21 (...] se vos desgostais de vós mesmos, persuadi-vos de que nada podereis fazer de belo, de gracioso, de decente.

22 (...] é necessário que cada qual lisonjeie e adule a si mesmo, fazendo a si mesmo uma boa coleção de elogios, em lugar de ambicionar os de outrem. Finalmente, a felicidade consiste, sobretudo, em se querer ser o que se é. Ora, só o divino amor próprio pode conceder tamanho bem.

23 Os homens que se consagram ao estudo da ciência são, em geral, infelicíssimos em tudo, sobretudo com os filhos. Suponho que isso provenha de uma precaução da natureza, que dessa forma procura impedir que a peste da sabedoria se difunda em excesso entre os mortais.

24 (...) o filósofo não é bom, nem para si, nem para o seu país, nem para os seus. Mostrando-se sempre novo no mundo, em oposição às opiniões e aos costumes da universalidade dos cidadãos, atrai o ódio de todos com sua diferença de sentimentos e de maneiras. Tudo o que fazem os homens está cheio de loucura. São loucos tratando com loucos. Por conseguinte, se houver uma única cabeça que pretenda opor obstáculo à torrente da multidão, só lhe posso dar um conselho: que, a exemplo de Timão, se retire para um deserto, a fim de aí gozar à vontade dos frutos de sua sabedoria.

25 É sempre com semelhantes puerilidades que se faz mover a grande e estúpida besta que se chama povo.

26 É a Loucura que forma as cidades; graças a ela é que subsistem os governos, a religião, os conselhos, os tribunais; e é mesmo lícito asseverar que a vida humana não passa, afinal, de uma espécie de divertimento da Loucura.

27 Raros são os que sabem que, para fazer fortuna, é preciso não ter vergonha de nada e arriscar tudo.
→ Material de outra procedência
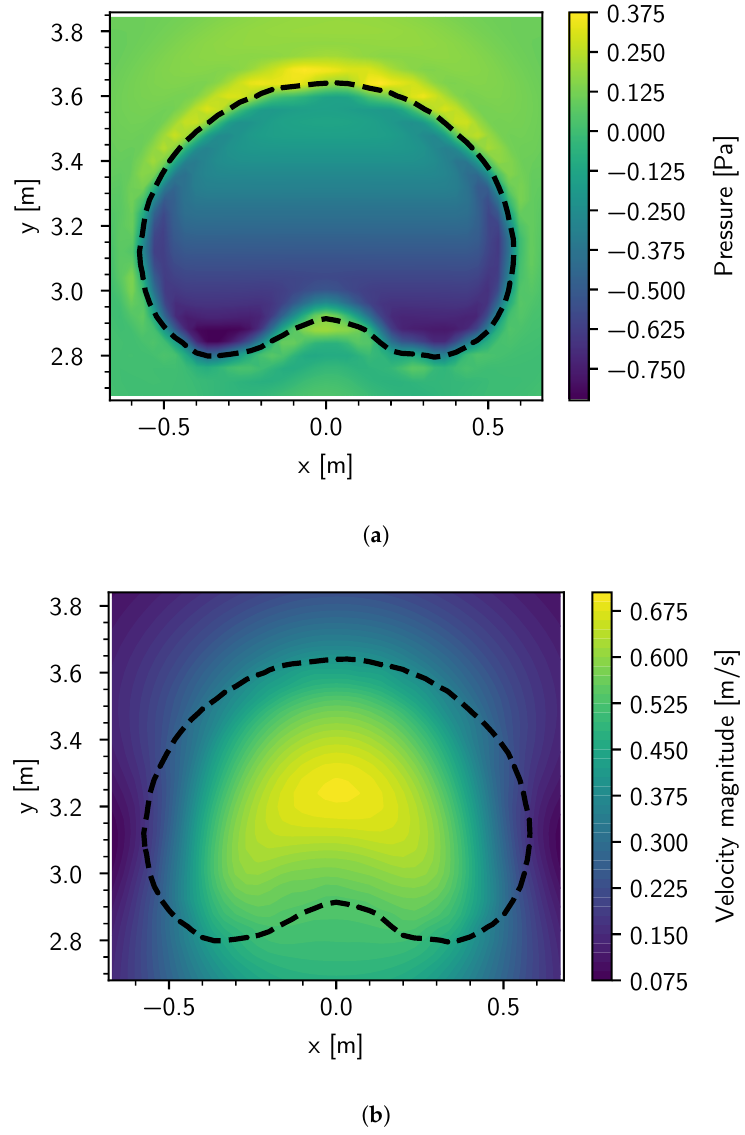
Figure 11. Mid-plane continuum results for the rising bubble Case 2, showing ( a ) the pressure field and ( b ) the velocity field at t = 4.0 s.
28 (...) que é, afinal, a vida humana? Uma comédia. Cada qual aparece diferente de si mesmo; cada qual representa o seu papel sempre mascarado, pelo menos enquanto o chefe dos comediantes não o faz descer do palco. (...) Para dizer a verdade, tudo neste mundo não passa de uma sombra e de uma aparência, mas o fato é que esta grande e longa comédia não pode ser representada de outra forma.

29 (...) não há maior estupidez do que querer passar por sábio fora do tempo, assim também não há nada mais ridículo e imprudente do que uma prudência mal compreendida e inoportuna.
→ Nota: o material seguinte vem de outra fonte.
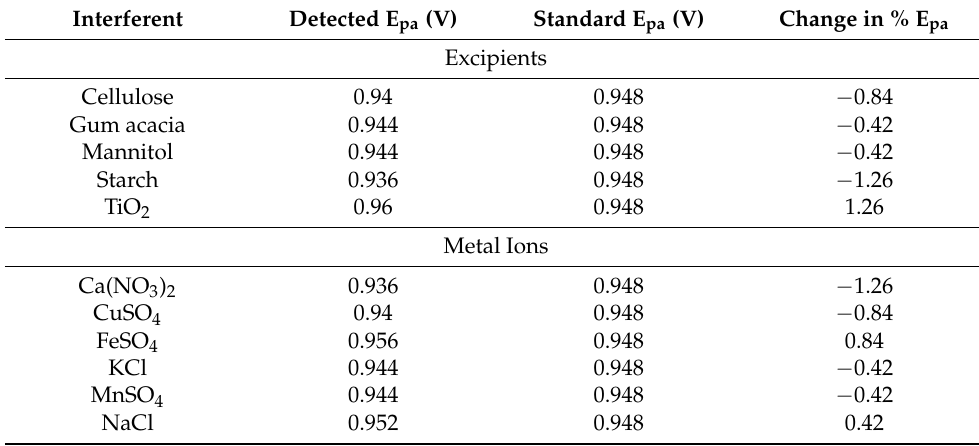
Table 3. Details of interference response of PMXL at gCN · CPE.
30 Eu não saberia dizer-vos que delito teria o homem cometido para merecer tão grande quantidade de males, nem que deus furioso o teria constrangido a nascer em tão horrível vale de misérias.
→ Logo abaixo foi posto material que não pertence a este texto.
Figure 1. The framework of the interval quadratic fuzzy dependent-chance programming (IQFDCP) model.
31 Os meus bons e fiéis súditos têm uma filosofia especial, que lhes faz distinguir muito bem os males imaginários dos males reais. Cai-vos uma pedra na cabeça? Oh! isso, sim, é na realidade um mal! Mas, a desonra, a infâmia, as censuras, as maldições só nos fazem mal quando queremos sentir: desde que não pensemos nisso, deixam de ser um mal. Que mal pode fazer o que murmura a sociedade, quando é certo que intimamente vos aplaudis?

32 (...) a gramática é mais do que suficiente para nos aborrecer durante toda a vida.

33 Pitágoras (...), declarou que o homem era o mais infeliz de todos os animais, pois todos os outros estão satisfeitos de ficar nos limites prefixados pela natureza, enquanto só o homem se esforça por ultrapassá-los.

34 (...) os sábios, em geral, só sabem dizer coisas melancólicas e, às vezes, confiando no próprio saber, permitem-se ofender os delicados ouvidos com pungentes verdades.

35 Concedo, de bom agrado, que a verdade seja odiada por todos e muito mais pelos monarcas.

36 Só se costuma defender a verdade quando não se é atingido por ela;

37 Se alguém, ao ver uma abóbora, a tomasse por uma mulher, dir-se-ia ser o pobrezinho um louco. A razão disso é que semelhante perturbação raras vezes costuma aparecer entre nós. Mas, quando um marido imbecil adora a mulher, julgando-a mais fiel do que Penélope, mesmo que ela lhe faça crescer na cabeça um bosque de chifres, e intimamente se felicita, bendizendo enormemente o seu destino e dando graças a Deus por o ter unido a semelhante Lucrécia, — ninguém acha que se trate de loucura, porque isso, hoje em dia, é a coisa mais natural deste mundo.